I don’t know why or how I turned into such a people pleaser. I do enjoy making other people happy, but I also love basking in the knowledge that, for the most part, I am universally well liked. (There is, I should point out, about 10% of the population that has a violent reaction of hatred toward me, which I can’t really explain. Is it my awesomeness? Or do they just have the ability to see through my bullshit?) I feel confident that if I died right now, my tombstone would read “I liked her, she was nice.”
But trying to make everybody happy means often neglecting your own happiness, it turns out—a lesson I learned the same night as the conversation at the hotel, when, in an effort to impress my uncle, I ate a cow’s pancreas and nearly had a mental breakdown over its awfulness. It was a scene that would play out again and again during the course of my life, though usually with less pancreas. Other people’s happiness became what made me happy.

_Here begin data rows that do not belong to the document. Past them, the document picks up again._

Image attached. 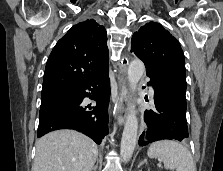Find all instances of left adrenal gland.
I'll return each instance as SVG.
<instances>
[{"label":"left adrenal gland","instance_id":"obj_1","mask_svg":"<svg viewBox=\"0 0 223 171\" xmlns=\"http://www.w3.org/2000/svg\"><path fill=\"white\" fill-rule=\"evenodd\" d=\"M147 160L144 159L139 165H138V168H140L143 164H146Z\"/></svg>","mask_w":223,"mask_h":171}]
</instances>
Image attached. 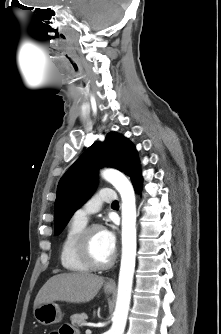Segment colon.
Masks as SVG:
<instances>
[{
	"label": "colon",
	"mask_w": 221,
	"mask_h": 334,
	"mask_svg": "<svg viewBox=\"0 0 221 334\" xmlns=\"http://www.w3.org/2000/svg\"><path fill=\"white\" fill-rule=\"evenodd\" d=\"M49 334H58L56 331L50 332Z\"/></svg>",
	"instance_id": "colon-1"
}]
</instances>
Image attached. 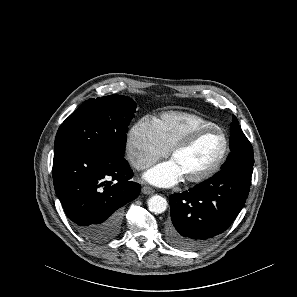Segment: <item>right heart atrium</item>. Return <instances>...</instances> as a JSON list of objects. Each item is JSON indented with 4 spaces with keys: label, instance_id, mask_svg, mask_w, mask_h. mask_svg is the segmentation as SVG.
Segmentation results:
<instances>
[{
    "label": "right heart atrium",
    "instance_id": "obj_1",
    "mask_svg": "<svg viewBox=\"0 0 297 297\" xmlns=\"http://www.w3.org/2000/svg\"><path fill=\"white\" fill-rule=\"evenodd\" d=\"M125 150L131 166L136 170L150 167L168 153V150L159 142L153 122L149 119H141L129 129Z\"/></svg>",
    "mask_w": 297,
    "mask_h": 297
}]
</instances>
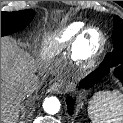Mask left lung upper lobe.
Here are the masks:
<instances>
[{
  "mask_svg": "<svg viewBox=\"0 0 123 123\" xmlns=\"http://www.w3.org/2000/svg\"><path fill=\"white\" fill-rule=\"evenodd\" d=\"M113 50L104 58V62L116 65L123 64V20L114 16V30L112 34Z\"/></svg>",
  "mask_w": 123,
  "mask_h": 123,
  "instance_id": "obj_1",
  "label": "left lung upper lobe"
}]
</instances>
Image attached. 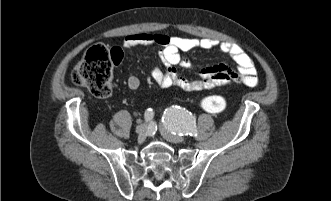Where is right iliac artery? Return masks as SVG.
Segmentation results:
<instances>
[{
    "mask_svg": "<svg viewBox=\"0 0 331 201\" xmlns=\"http://www.w3.org/2000/svg\"><path fill=\"white\" fill-rule=\"evenodd\" d=\"M154 116V112L152 109H147L145 111V114H144V119H145V122H148L150 121Z\"/></svg>",
    "mask_w": 331,
    "mask_h": 201,
    "instance_id": "right-iliac-artery-1",
    "label": "right iliac artery"
}]
</instances>
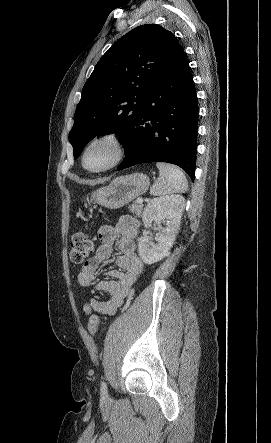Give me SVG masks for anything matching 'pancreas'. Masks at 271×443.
I'll return each instance as SVG.
<instances>
[{"label":"pancreas","mask_w":271,"mask_h":443,"mask_svg":"<svg viewBox=\"0 0 271 443\" xmlns=\"http://www.w3.org/2000/svg\"><path fill=\"white\" fill-rule=\"evenodd\" d=\"M130 212H132V214H136V216H138V218H140L141 214H142V210H143V206L142 204H137V202H133L131 208H129Z\"/></svg>","instance_id":"cf45deb5"}]
</instances>
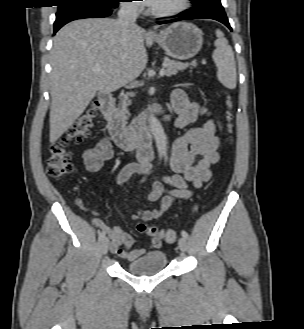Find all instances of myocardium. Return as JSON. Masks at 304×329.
Segmentation results:
<instances>
[{
  "label": "myocardium",
  "mask_w": 304,
  "mask_h": 329,
  "mask_svg": "<svg viewBox=\"0 0 304 329\" xmlns=\"http://www.w3.org/2000/svg\"><path fill=\"white\" fill-rule=\"evenodd\" d=\"M190 6V0H180L179 4L173 8L165 10H156L149 7L148 12L158 18L173 17L186 11Z\"/></svg>",
  "instance_id": "f54148a6"
}]
</instances>
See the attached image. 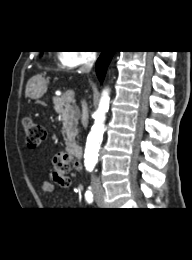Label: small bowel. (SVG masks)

So for now, I’m going to try an experiment—I’m going to try to find out what actually makes me happy. I suspect it might be copious amounts of television and pizza? It’s definitely not pancreas. But whatever it is, I want to find it, and I want to worry less about whether what I’m doing is making other people happy.
(–she said, while secretly worrying that everyone was going to be offended when they read this, and assume it was about them, because that’s what she would do. But then she remembered that creepy Madonna video where she was covered in latex and wearing cornrows for some reason? And she allowed it to be her new anthem. For now. Along with “Milkshake,” by Kelis.)